## [ACTIVITY]
In the page extract about the dead VM network adapters, which command finds the VMX file from the ESXi host CLI?

Why the NICs Were Dead

In a normal vSphere environment with a distributed vSwitch (dvSwitch), VM network adapters are defined in the VMX file using references like this:

ethernet1.dvs.switchId = "50 27 c7 2e ..."
ethernet1.dvs.portgroupId = "dvportgroup-1011"
ethernet1.dvs.portId = "..."
ethernet1.dvs.connectionId = "..."

Those IDs are resolved by vCenter at runtime. When vCenter is alive, it maps dvportgroup-1011 to an actual network. When vCenter is dead, those references are essentially null pointers. The ESXi host has no idea what network to put that VM on, so the adapter initializes with no connectivity.

The fix is to abandon the dvSwitch references entirely and rewrite the ethernet section to use networkName style — which is what standard vSwitch VMs use and what ESXi can resolve locally without needing vCenter at all.

Finding the VMX File

With vCenter down, everything happens from the ESXi host CLI over SSH. First, find the VMX:

find /vmfs/volumes -name "*.vmx" 2>/dev/null

On a vSAN datastore the path will look something like:

/vmfs/volumes/vsan:52429c81f18c2743-cab55941a2c30dd1/f49c0860-5ce0-f710-4e2a-e4434b35be40/YourVM.vmx

Finding the Correct Network Name

Before editing the broken VM, grep a working VM that you know is on the right network. This gives you the exact networkName value to use:

grep -i ethernet /vmfs/volumes/vsan:.../WorkingVM/WorkingVM.vmx

You're looking for a line like:

ethernet0.networkName = "VM Network"

That string — "VM Network" or whatever your environment calls it — is what you'll use in the broken VM's VMX. Don't guess it; pull it from something that's working.

## [DATASET ENTRIES]
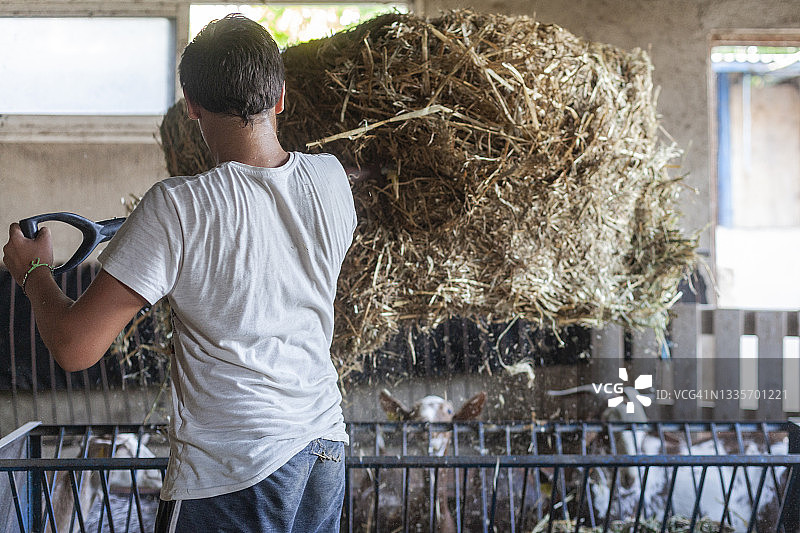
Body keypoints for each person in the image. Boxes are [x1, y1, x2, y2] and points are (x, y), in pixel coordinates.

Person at [3, 14, 356, 533]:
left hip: (235, 469)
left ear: (190, 105)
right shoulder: (331, 181)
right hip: (323, 452)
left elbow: (75, 347)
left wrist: (33, 270)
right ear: (280, 96)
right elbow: (261, 244)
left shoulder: (178, 207)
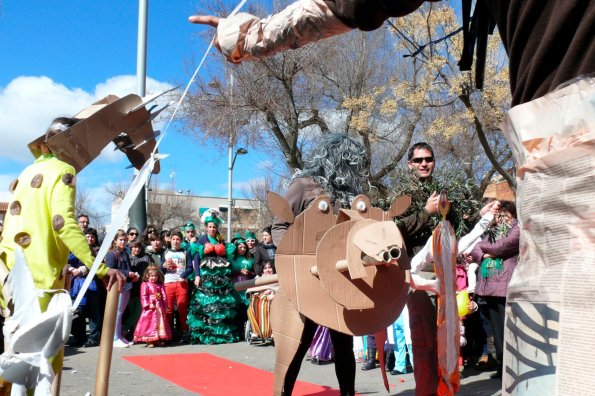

## [RESPONSE FOR THIS EXERCISE]
find /vmfs/volumes -name "*.vmx" 2>/dev/null